Além disso, existem alguns outros acessórios de grande importância para as UMs, como as
enroladeiras. Algumas fabricadas com componentes que visam a performance e baixo peso, como as
da marca alemã Schill que desembarcou recentemente no Brasil, são especialmente projetadas para
atender as necessidades da indústria de broadcast. Leves e resistentes elas também tornam a vida
dos profissionais que lidam com os cabos menos penosa, facilitando o manuseio e armazenamento.
Como reforça Mario Santi da empresa ProgramaSom: “As enroladeiras tornam o uso dos cabos no dia
a dia muito mais prático”. Especialmente importantes para o bom uso dos cabos de câmera de fibra
optica, as enroladeiras prolongam a vida útil deste material e evitam rompimentos, uma vez que elas
impedem a torção gerada nos cabos quando armazenados no tradicional formato “oito”. Seu uso, tanto
para cabos de câmera, cabos de áudio, elétricos e de rede é altamente recomendável para otimizar
espaço e tempo nas unidades móveis.

Versatilidade é a palavra chave quando se trata de estrutura e conectividade para uma UM. O
equipamento deve ser otimizado para o trabalho em campo, mas ao mesmo tempo ser leve e
resistente. Com o avanço dos compostos e materiais utilizados pela indústria, a relação entre peso e
resistência fica cada vez mais relevante. Hoje o broadcast trabalha com fibras ópticas extremamente
robustas, geralmente encapadas de poliuretano e reforçadas com Kevlar e esse avanço nos materiais
utilizados permite prolongar a vida útil dos equipamentos em campo. As versões táticas das fibras,
oriundas do desenvolvimento militar, oferecem menor peso em relação aos cabos coaxiais e podem
levar qualquer tipo de sinal a uma distância muito superior, sem perda e sem sofrer interferência
eletromagnética.

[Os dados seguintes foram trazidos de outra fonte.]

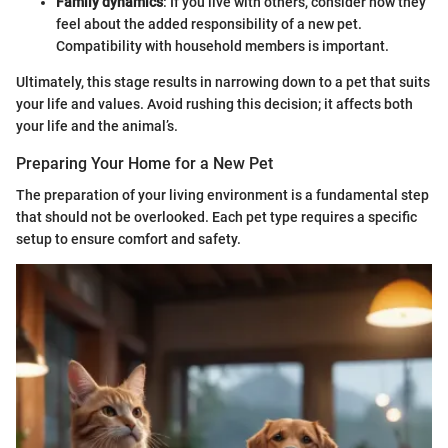
Family dynamics
: If you live with others, consider how they
feel about the added responsibility of a new pet.
Compatibility with household members is important.
Ultimately, this stage results in narrowing down to a pet that suits
your life and values. Avoid rushing this decision; it affects both
your life and the animal’s.
Preparing Your Home for a New Pet
The preparation of your living environment is a fundamental step
that should not be overlooked. Each pet type requires a specific
setup to ensure comfort and safety.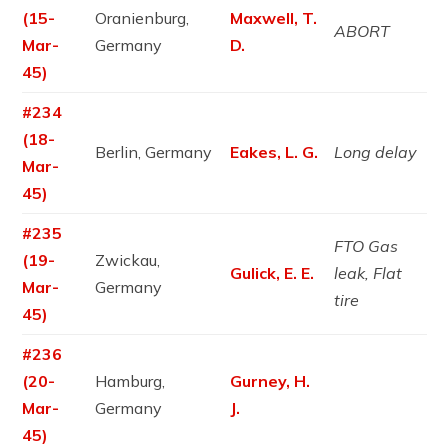
(15-
Oranienburg,
Maxwell, T.
ABORT
Mar-
Germany
D.
45)
#234
(18-
Berlin, Germany
Eakes, L. G.
Long delay
Mar-
45)
#235
FTO Gas
(19-
Zwickau,
Gulick, E. E.
leak, Flat
Mar-
Germany
tire
45)
#236
(20-
Hamburg,
Gurney, H.
Mar-
Germany
J.
45)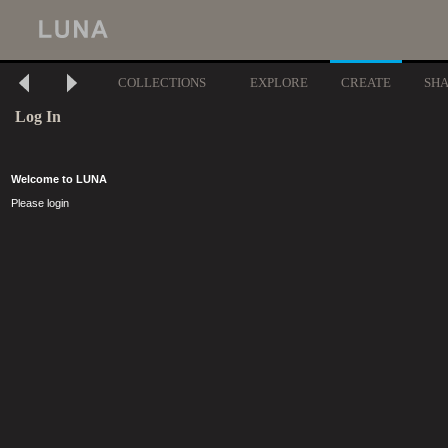
COLLECTIONS
EXPLORE
CREATE
SH
Log In
Welcome to LUNA
Please login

Junte a isso alguns conversores de mídia e as possibilidades são imensas.
O campo das UMs no Brasil é bastante promissor e o mercado tem mostrado uma
demanda voraz por esse tipo de estrutura. É de suma importância que os profissionais envolvidos
nestes projetos fiquem atentos nas escolhas dos equipamentos e infraestrutura. “As unidades móveis
são estruturas de alta performance que representam um investimento substancial, portanto o cuidado
no planejamento e na seleção de fornecedores para os equipamentos e execução é fator determinante
para um bom resultado” lembra o engenheiro Maximo Medina da Nemal do Brasil.